Gottcha. So, let's look at it:
The problem of maintenance can be summarized with a question: What happens when we run out of bits? (That's assuming we use a DWORD for bit storage, as opposed to a bit array, which would grow automatically as we add bits.)
Well, let's begin with the class itself:
More bits means we've expanded the number of size categories, added more special equipment compatibilities, etceteras.
And that means new set and get functions, at the very least.
Thus, the interface of the class will have to change, no matter what we use as the underlying representation.
A function to test for compatibility of a weapons system with a given mount would also have to change; however, notice here that while a bit-wise test is easy to extend, and only necessary to extend when the number of bits used crosses an underlying storage unit threshold, fully coded tests as gargantuously long chains of bool tests &&'d together would have to change even when a single bit is added.
Outside of the class itself, the question is how does the type of class storage affect other pieces of code around the engine.
Here it should be obvious that the problems of code dealing with the class through its standard interface would be the same, regardless of the form the storage takes, as presumably the interface would be no different.
However, OO programming's interface abstractions apply to functions. Data is always a subversion of OO principles. Assignment, copy constructor, equality comparison, and other data-centric functions, have a funny tendency to expose internal representation.
Case in point, the big question is really about representation in units.csv, I strongly suspect, and gladly address: If we have to enter these weapon and mount compatibility fields in units.csv, what's the more maintainable way to do so? Units.csv is a funny thing, because each field usually contains either numbers or strings, and strings have their own representations. Each, in a way, can have multiple "columns" of info.
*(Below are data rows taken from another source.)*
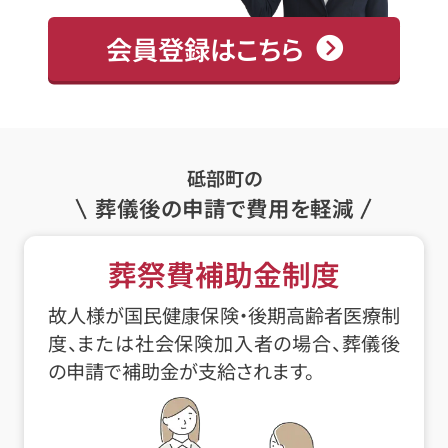
会員登録はこちら
砥部町の
葬儀後の申請で費用を軽減
葬祭費補助金制度
故人様が国民健康保険・後期高齢者医療制
度、または社会保険加入者の場合、葬儀後
の申請で補助金が支給されます。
Now, if we follow the units.csv traditions, I guarantee you we'll end up with,
"0,1,0,0,0,0,1,0,0,0,0,0,1,0,0,0,1,1,0,1,0,0,0,0,1,0,1,1,0,1,0,0"
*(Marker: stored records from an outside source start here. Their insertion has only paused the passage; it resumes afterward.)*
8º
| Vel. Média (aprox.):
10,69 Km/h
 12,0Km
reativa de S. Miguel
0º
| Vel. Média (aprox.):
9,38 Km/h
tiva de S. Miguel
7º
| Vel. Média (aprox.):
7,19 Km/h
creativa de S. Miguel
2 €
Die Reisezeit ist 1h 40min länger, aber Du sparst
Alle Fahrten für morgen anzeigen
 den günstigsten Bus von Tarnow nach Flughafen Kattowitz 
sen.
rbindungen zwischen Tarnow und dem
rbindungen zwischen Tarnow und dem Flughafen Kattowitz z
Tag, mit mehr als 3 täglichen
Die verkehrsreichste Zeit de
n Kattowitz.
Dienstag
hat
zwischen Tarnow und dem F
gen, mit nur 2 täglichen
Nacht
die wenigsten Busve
where each 1 or 0 has a special meaning, depending on its position, which can only be determined by counting bloody 1's and 0's.
But some will suggest that's more user-friendly than its hex representation "0x4208d0b4".
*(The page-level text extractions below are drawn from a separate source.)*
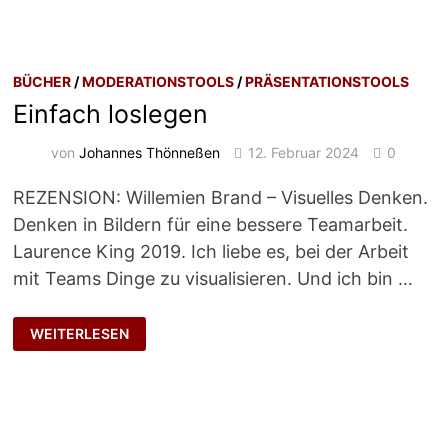
BÜCHER
/
MODERATIONSTOOLS
/
PRÄSENTATIONSTOOLS
Einfach loslegen
von
Johannes Thönneßen
12. Februar 2024
0
REZENSION: Willemien Brand – Visuelles Denken.
Denken in Bildern für eine bessere Teamarbeit.
Laurence King 2019. Ich liebe es, bei der Arbeit
mit Teams Dinge zu visualisieren. Und ich bin …
EINFACH
WEITERLESEN
LOSLEGEN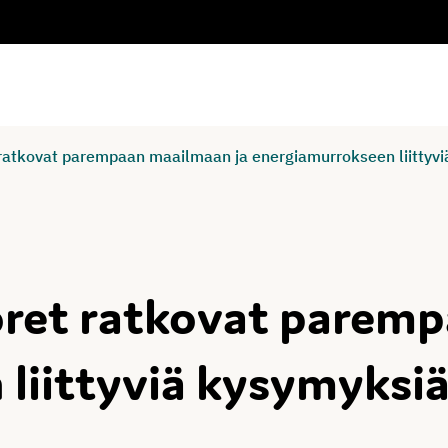
 ratkovat parempaan maailmaan ja energiamurrokseen liittyv
oret ratkovat parem
liittyviä kysymyksi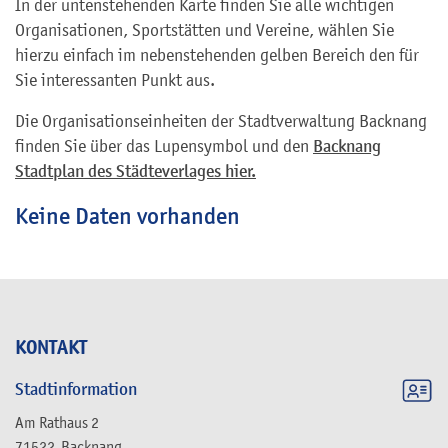
In der untenstehenden Karte finden Sie alle wichtigen
Organisationen, Sportstätten und Vereine, wählen Sie
hierzu einfach im nebenstehenden gelben Bereich den für
Sie interessanten Punkt aus.
Die Organisationseinheiten der Stadtverwaltung Backnang
finden Sie über das Lupensymbol und den
Backnang
Stadtplan des Städteverlages hier.
Keine Daten vorhanden
KONTAKT
Stadtinformation
Am Rathaus 2
71522
Backnang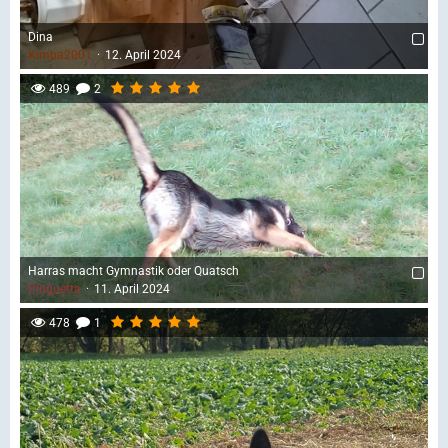
Dina
Kimba2001
12. April 2024
489
2
Harras macht Gymnastik oder Quatsch
Pinguetta
11. April 2024
478
1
I disagree: I think a string generator app will be needed either way, and that, for some reason that elludes me completely, yet claims status as Fate, I happen to KNOW that if the "0,1,0,0,..." solution is adopted, such a generator app will NOT be forthcoming; but that if the "0x4208d0b4" solution is adopted, this will make such an app materialize almost immediately. And, no; I'm not joking. Besides, I find it easier to memorize a hex number than its equivalent strings of 1's and 0's, just as I remember phone numbers easier in decimal than in binary representation, if this fact matters at all.
Either way, there is no need for units.csv storage and run-time memory storage to agree; but for maintainability... It would be mind-boggling for the two representations to be different, which would put us in a difficult choice if their conveniences of representation were different. In this case they agree, IMNSHO: they both cry out for bit-fields at the top of their lungs.
This is not to say there may not be more serious issues in the representation: I'm not at all sure about the mixing of size-bits and feature-bits in the same bit array (perhaps having separate Size and Features DWORD's would be safer, more maintainable, as well as give us more room to grow), as I'm not completely sure that generalizing weapon size slots across a galaxy is best idea, though I strongly suspect it is. Lastly but not leastly, different mods would put the bits to different uses, and this is the real big joke... Do you get it? Hint: Even in the same mod, the meanings of some bits could vary, such as bit N could mean one feature for race X, but a different one for race Y; just as we discussed the strong possibility that size 4 in our bit field might mean size 3 in military classifications but size 5 in civilian; thus our size slots are internal to the mod, and could be "interpreted" variously at the player's interface.
Well, the big joke is that all our class IS is a storage representation of it knows not what, anyhow.